Using, creating and managing multiple email accounts
Creating and managing multiple email accounts
If the abuser knows the victims personal e-mail address, simply blocking their e-mail account from contacting the victim is a good first step, but it is not likely to be enough. The abuser can constantly create new accounts to contact the victim.
Creating one or more new e-mail accounts:
- Create one e-mail account for your most trusted contacts.
- Create another account for when you register on websites.
- Create a third e-mail account for financial accounts e.g. online banking etc.
- Lastly, create one account for contacts that you and the abuser both know - they may give your new e-mail to the abuser.
Having multiple accounts is safer because if your abuser gets hold of one, the others remain safe. Managing multiple e-mail accounts does not need to be difficult. In most e-mail services' settings there are options to import e-mail from other accounts, even if they are from other service providers. For example, you may have a Hotmail account, a Yahoo! account, and an AOL account. By importing all your accounts into one service, you can easily manage them all from one spot.
Stay anonymous when creating new e-mail accounts
Unless an e-mail account is related to your professional life where you need to use your name, make your e-mail names anonymous so they do not identify you - not by name, birth date, age, location, ethnicity, work descriptor (like teacher, dancer) or other characteristic. It is also advisable not to create an e-mail name that is sexually suggestive, or expresses emotion.
Once you've created the new e-mail accounts, check to be sure the service doesn't expose your real name as well. To find out if your e-mail service displays your real name, send yourself an e-mail and check to see if your real name is displayed alongside your e-mail name in the sender field. Real names are displayed by default on e-mails you send from many of the major e-mail services. In the example below, you'll see how a woman who chose 'ann_s' as her e-mail name, also had her full name - Ann White - exposed.

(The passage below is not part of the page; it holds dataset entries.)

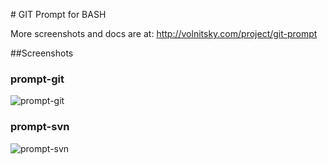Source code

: # GIT Prompt for BASH

More screenshots and docs are at: http://volnitsky.com/project/git-prompt

##Screenshots

### prompt-git

![prompt-git](https://github.com/lvv/git-prompt/raw/master/screenshot-prompt-git.png)
  
### prompt-svn

![prompt-svn](https://github.com/lvv/git-prompt/raw/master/screenshot-svn.png)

NOTE: Other e-mail services have their own procedures for changing the display of your name in sent messages. If your e-mail service displays your name and you can't find how to hide this, e-mail your provider or search online for the proper procedure. If the provider doesn't allow you to hide your real name, use a different service.

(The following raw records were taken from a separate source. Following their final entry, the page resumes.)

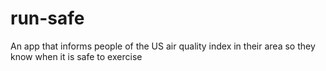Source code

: # run-safe
An app that informs people of the US air quality index  in their area so they know when it is safe to exercise 

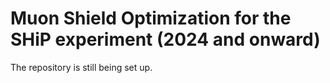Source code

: # Muon Shield Optimization for the SHiP experiment (2024 and onward)

The repository is still being set up.
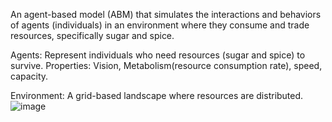 An agent-based model (ABM) that simulates the interactions and behaviors of agents (individuals) in an environment where they consume and trade resources, specifically sugar and spice.

Agents: Represent individuals who need resources (sugar and spice) to survive.
Properties: Vision, Metabolism(resource consumption rate), speed, capacity.

Environment: A grid-based landscape where resources are distributed. 
![image](![image](https://github.com/t20071/ABM-/assets/113835772/230d3660-c561-4fbd-b47b-45b4e255c8e9))
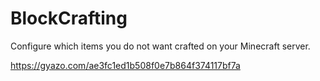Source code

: # BlockCrafting

Configure which items you do not want crafted on your Minecraft server.

https://gyazo.com/ae3fc1ed1b508f0e7b864f374117bf7a
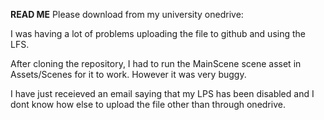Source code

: **READ ME**
Please download from my university onedrive:


I was having a lot of problems uploading the file to github and using the LFS.

After cloning the repository, I had to run the MainScene scene asset in Assets/Scenes for it to work.
However it was very buggy.

I have just receieved an email saying that my LPS has been disabled and I dont know how else to upload the file other than through onedrive.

Many sites ask you to answer a 'password hint' or 'security' question from a drop-down list. Unfortunately, many of the questions ask for answers that can be found in publicly available information such as your place of birth, a school you attended, or your mother's maiden name. In cases of domestic violence, chances are that your abuser will not only know these answers, but also know the correct answers to questions like the name of a favourite pet, your best friend in primary school, etc.

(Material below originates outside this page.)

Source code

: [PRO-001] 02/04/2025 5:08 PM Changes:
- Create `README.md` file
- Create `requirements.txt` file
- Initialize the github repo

Answering any of these questions correctly could allow your abuser to get into, and take over, your account.
If none of the security questions allow you to give an answer that others couldn't discover, use a fake answer - just remember it! The service doesn't know if your answer is correct, it verifies only that you can repeat the answer you gave before. For example, what is your mother's maiden name? Purple Butterfly. Your first car? Green Butterfly. The city you were born in? Yellow Butterfly.